**Problem requirements**
Return, verbatim, the stretch of the items from the line containing "order: Malpighiales" through the last line of the items. Omit the pictures from the output.

**Records provided**
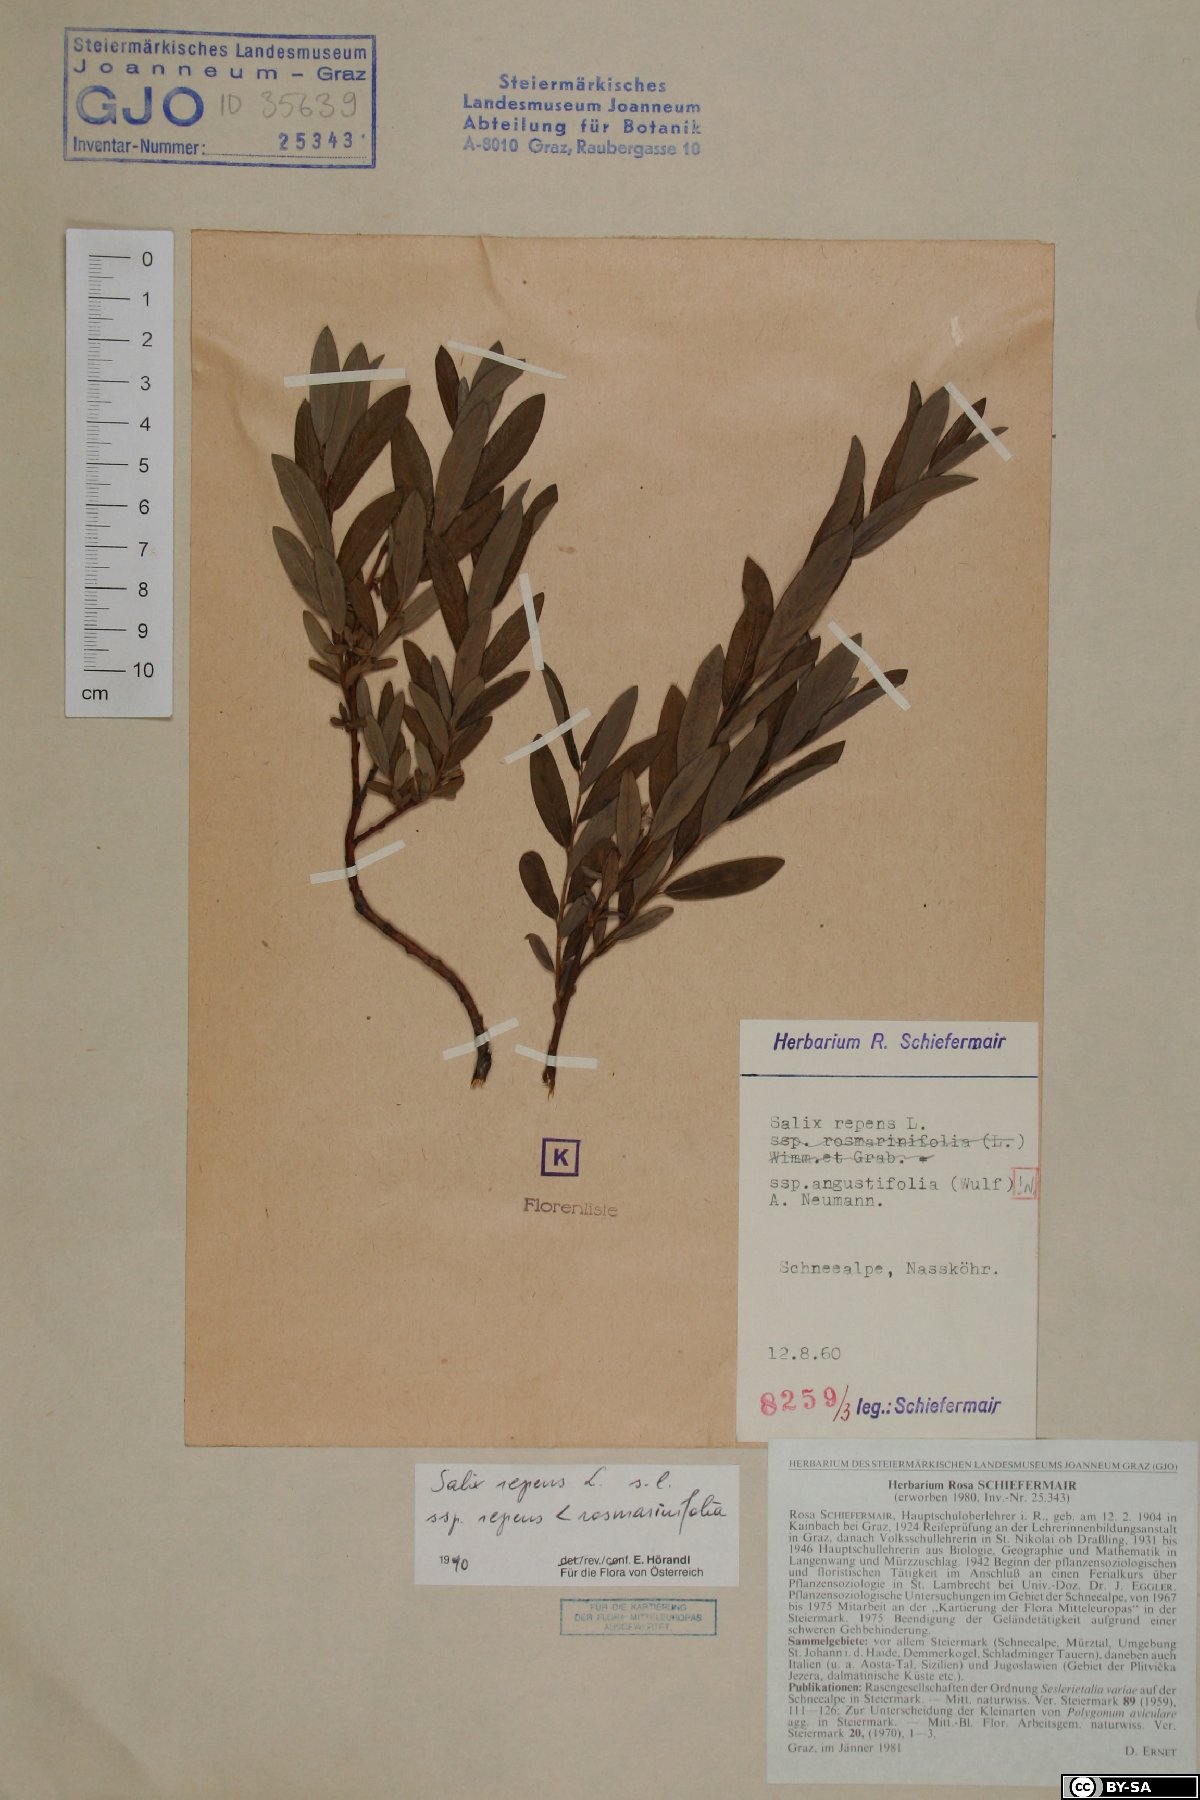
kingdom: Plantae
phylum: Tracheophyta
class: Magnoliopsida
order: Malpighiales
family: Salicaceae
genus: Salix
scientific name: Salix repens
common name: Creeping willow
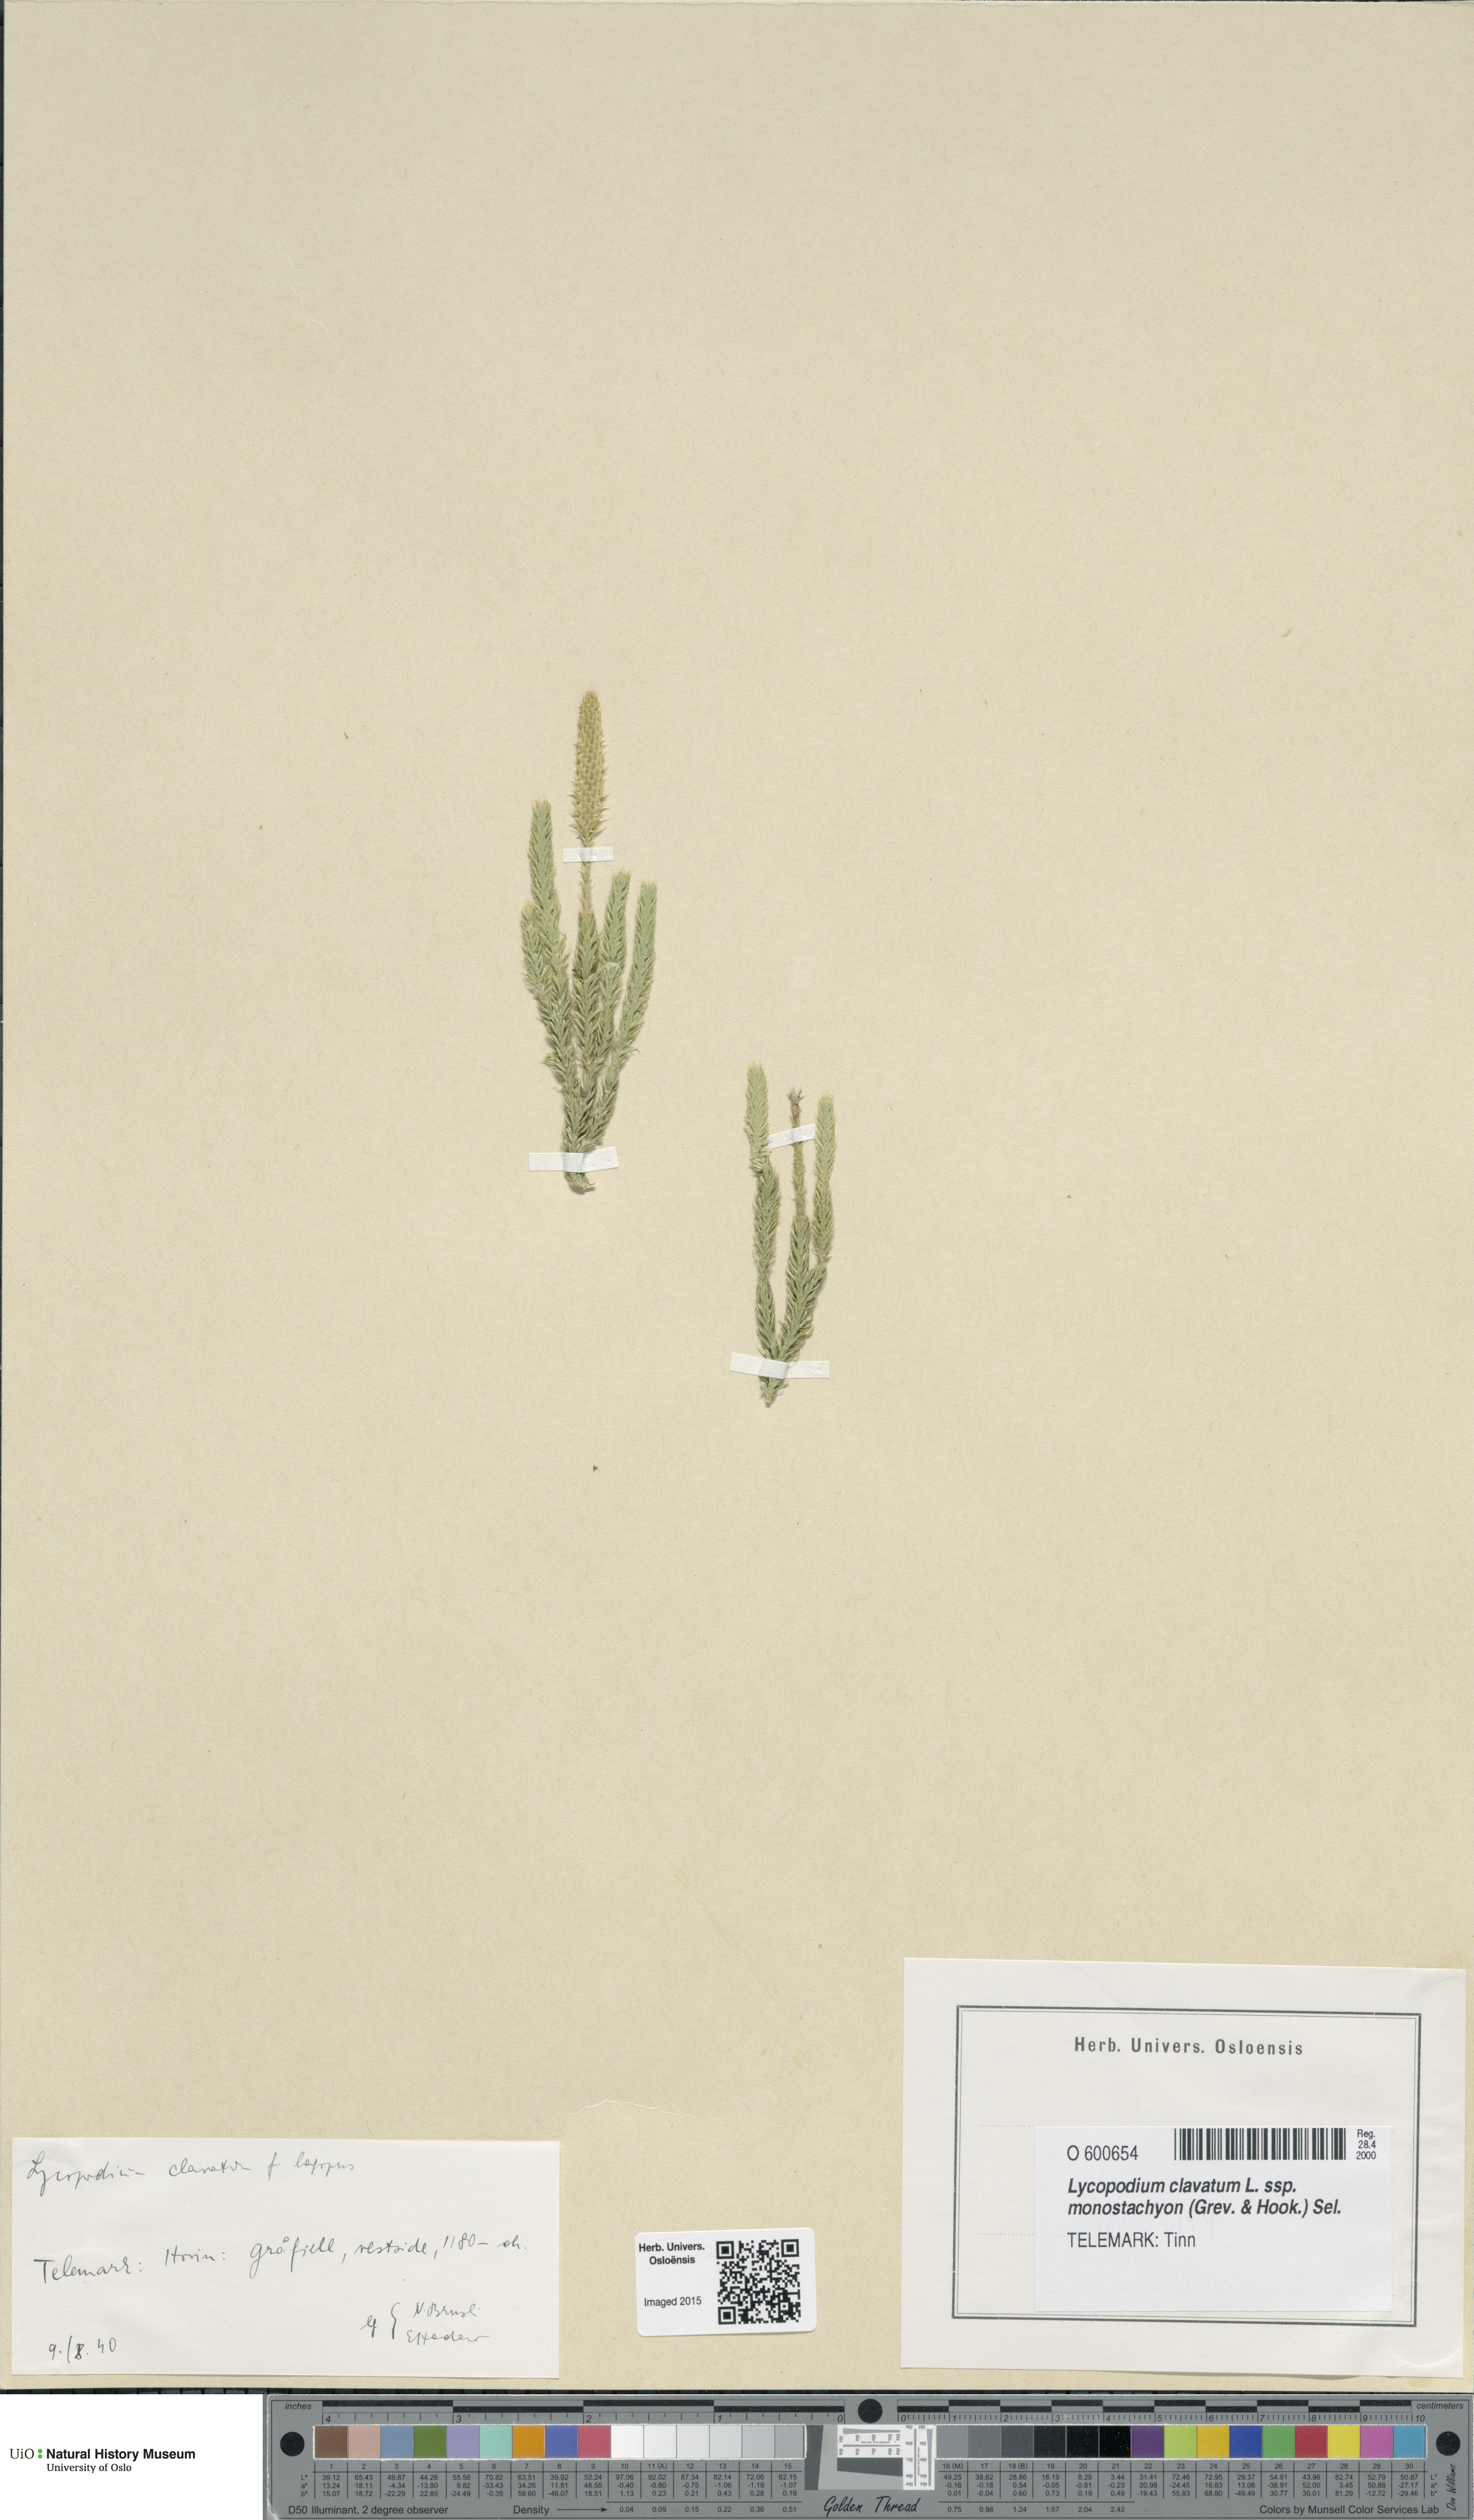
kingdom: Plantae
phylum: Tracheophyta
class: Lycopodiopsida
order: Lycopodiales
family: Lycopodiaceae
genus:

**Exercise response**
order: Malpighiales
family: Salicaceae
genus: Salix
scientific name: Salix repens
common name: Creeping willow
kingdom: Plantae
phylum: Tracheophyta
class: Lycopodiopsida
order: Lycopodiales
family: Lycopodiaceae
genus:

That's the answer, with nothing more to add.